The BJP gets ready for 2022
For polls, the party’s narrative will centre on welfare, nationalism, and leadership
The Bharatiya Janata Party (BJP)’s recent national executive was focused on three inter-related elements — messaging, organisation and leadership — with an eye on assembly elections in key states, including Uttar Pradesh (UP) and Gujarat, next year. On the narrative, the BJP’s key challenge this year has been finding a way to ward off criticism of its perceived mismanagement of the second wave of Covid-19. The political resolution indicates that it hopes to do so by focusing on the high vaccination rate, welfare support during the pandemic for the poor (especially the provision of rations), and accusing the Opposition of spreading disinformation. The party will also politically own and leverage the implementation of its ideological agenda, especially the effective abrogation of Article 370, in a characteristic juxtaposition of national security issues with domestic politics. The resolution also indicated that welfare measures across other spheres will continue to be the government’s key economic card.

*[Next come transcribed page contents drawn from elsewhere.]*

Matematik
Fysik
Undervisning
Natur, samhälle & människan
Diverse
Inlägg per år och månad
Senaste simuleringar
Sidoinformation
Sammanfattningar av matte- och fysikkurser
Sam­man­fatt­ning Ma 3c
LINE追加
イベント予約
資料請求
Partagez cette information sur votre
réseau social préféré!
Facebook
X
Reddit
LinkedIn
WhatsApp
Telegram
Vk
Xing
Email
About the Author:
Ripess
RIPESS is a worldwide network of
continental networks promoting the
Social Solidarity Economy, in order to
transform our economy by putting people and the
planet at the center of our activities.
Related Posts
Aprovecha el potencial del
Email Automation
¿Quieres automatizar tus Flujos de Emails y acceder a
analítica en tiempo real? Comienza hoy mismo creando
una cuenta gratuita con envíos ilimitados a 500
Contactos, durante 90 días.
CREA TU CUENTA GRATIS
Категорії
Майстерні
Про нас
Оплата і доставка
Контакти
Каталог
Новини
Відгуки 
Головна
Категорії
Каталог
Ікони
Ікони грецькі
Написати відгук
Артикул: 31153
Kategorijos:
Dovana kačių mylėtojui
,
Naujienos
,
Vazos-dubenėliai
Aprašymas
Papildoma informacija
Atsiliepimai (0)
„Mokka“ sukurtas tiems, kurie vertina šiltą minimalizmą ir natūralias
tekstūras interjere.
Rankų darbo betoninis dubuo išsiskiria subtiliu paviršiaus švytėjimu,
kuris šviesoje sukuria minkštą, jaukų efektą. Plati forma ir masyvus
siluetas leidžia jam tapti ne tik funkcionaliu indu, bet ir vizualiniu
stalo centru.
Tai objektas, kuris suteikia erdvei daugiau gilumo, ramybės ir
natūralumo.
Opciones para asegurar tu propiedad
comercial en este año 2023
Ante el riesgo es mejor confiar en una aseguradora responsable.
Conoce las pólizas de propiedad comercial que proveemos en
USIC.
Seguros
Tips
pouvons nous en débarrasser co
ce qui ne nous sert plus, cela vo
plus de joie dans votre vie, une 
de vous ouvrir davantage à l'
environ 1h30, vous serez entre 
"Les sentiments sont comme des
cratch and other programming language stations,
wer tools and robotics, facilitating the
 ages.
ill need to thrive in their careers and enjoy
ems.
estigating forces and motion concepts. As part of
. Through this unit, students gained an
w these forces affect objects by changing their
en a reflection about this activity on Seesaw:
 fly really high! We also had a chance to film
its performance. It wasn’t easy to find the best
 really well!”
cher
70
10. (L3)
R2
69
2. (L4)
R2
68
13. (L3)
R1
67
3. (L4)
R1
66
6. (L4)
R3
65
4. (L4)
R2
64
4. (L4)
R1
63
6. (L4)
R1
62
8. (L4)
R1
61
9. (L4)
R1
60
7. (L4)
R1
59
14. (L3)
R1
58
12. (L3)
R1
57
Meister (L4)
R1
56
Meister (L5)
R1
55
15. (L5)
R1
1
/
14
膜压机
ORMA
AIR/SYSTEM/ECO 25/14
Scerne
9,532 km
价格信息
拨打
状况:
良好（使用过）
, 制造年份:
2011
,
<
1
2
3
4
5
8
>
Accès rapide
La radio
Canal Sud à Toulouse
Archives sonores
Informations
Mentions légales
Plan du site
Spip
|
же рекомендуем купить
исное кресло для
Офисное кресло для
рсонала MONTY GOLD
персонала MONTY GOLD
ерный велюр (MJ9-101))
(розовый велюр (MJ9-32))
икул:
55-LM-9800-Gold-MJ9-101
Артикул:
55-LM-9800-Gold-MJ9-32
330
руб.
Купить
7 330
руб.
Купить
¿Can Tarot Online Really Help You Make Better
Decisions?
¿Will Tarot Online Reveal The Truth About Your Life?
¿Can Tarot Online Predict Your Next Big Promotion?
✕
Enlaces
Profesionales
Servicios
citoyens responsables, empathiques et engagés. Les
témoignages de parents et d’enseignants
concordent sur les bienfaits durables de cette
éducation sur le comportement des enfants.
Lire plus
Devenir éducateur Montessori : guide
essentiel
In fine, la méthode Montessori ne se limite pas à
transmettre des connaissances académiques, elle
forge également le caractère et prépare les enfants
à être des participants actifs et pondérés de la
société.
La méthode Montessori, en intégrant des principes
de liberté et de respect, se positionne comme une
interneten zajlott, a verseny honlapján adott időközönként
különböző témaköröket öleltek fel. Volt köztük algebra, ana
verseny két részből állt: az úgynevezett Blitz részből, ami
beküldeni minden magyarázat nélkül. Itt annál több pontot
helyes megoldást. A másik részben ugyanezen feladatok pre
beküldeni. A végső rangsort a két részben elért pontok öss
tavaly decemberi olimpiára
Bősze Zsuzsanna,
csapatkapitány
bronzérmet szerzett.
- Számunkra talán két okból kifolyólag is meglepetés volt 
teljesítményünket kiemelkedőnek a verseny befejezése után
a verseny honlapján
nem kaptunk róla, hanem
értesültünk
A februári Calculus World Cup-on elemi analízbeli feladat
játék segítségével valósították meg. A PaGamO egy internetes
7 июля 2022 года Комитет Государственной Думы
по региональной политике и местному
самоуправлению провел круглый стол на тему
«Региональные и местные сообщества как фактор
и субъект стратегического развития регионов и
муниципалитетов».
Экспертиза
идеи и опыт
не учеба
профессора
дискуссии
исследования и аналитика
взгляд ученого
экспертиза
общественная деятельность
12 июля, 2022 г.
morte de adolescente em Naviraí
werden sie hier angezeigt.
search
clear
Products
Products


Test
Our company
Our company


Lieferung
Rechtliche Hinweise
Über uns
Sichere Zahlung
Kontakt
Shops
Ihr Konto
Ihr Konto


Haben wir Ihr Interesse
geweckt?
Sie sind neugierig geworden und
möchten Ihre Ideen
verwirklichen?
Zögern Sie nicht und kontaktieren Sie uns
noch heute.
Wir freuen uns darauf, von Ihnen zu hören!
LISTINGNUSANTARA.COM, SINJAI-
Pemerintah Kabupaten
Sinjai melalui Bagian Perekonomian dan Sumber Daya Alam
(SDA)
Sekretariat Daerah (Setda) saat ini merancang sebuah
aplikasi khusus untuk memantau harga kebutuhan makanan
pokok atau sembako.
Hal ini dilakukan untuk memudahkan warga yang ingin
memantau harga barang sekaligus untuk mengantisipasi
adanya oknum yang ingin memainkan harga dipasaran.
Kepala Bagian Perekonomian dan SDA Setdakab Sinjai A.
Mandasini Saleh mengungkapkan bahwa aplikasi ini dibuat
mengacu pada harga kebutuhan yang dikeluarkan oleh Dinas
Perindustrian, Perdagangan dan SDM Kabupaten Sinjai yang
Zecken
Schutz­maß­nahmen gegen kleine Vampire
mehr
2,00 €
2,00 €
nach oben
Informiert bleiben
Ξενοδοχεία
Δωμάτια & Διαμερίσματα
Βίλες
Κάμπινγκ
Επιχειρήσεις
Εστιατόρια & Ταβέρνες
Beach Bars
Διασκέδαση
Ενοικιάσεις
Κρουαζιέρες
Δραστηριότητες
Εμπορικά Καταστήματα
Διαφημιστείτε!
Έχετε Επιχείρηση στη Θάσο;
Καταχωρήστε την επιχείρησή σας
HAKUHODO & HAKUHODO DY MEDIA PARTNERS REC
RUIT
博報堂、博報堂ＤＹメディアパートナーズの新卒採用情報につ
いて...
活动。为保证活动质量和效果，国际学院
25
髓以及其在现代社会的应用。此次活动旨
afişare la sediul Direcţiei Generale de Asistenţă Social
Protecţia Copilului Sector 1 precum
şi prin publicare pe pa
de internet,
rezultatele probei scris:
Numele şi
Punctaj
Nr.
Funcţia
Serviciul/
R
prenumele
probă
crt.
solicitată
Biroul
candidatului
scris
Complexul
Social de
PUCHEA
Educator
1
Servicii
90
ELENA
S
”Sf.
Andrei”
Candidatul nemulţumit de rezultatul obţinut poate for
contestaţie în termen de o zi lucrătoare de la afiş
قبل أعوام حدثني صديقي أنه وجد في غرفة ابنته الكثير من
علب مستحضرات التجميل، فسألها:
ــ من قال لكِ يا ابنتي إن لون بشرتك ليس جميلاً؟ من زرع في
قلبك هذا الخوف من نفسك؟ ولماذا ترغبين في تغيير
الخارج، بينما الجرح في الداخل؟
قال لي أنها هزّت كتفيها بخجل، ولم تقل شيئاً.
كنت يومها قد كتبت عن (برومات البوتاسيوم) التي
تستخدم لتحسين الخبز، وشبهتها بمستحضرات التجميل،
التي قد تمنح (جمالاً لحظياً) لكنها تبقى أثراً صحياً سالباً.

On leadership, despite murmurs that the party’s senior-most national leaders haven’t been comfortable with UP chief minister Yogi Adityanath, the party threw its weight fully behind Mr Adityanath in the run-up to the state elections. This message was as much to those outside the party as to those inside the party in the state. But the repeated references, in almost every paragraph of the resolution, to Prime Minister (PM) Narendra Modi showed that for the BJP, there is eventually only one leader and vote-winner. Surveys have repeatedly shown that the PM is more popular than the party; after seven years of being in power, this hasn’t changed and continues to help the BJP. But in the long-run, the continued attribution of all success to only one leader can erode the party’s institutional strength and isn’t healthy for a wider democratic political culture. It’s a mistake other parties have made in the past.
On the organisational front, party president JP Nadda is hoping to continue his predecessor,
Amit Shah’s focus on building the party’s strength at the level of booth committees. This organisational strength plays a part in neutralising popular discontent to a certain extent, and that is why PM Modi focused on the party worker as being the bridge to the citizens. The party also hoped to boost the morale of its workers by underplaying the BJP’s recent political setbacks (West Bengal in particular), and pointing to its continued expansion, even as the Congress continues to lose support. But, at the core, the national executive showed that the BJP remains politically committed to expanding its power — a trait the Opposition may well want to imbibe.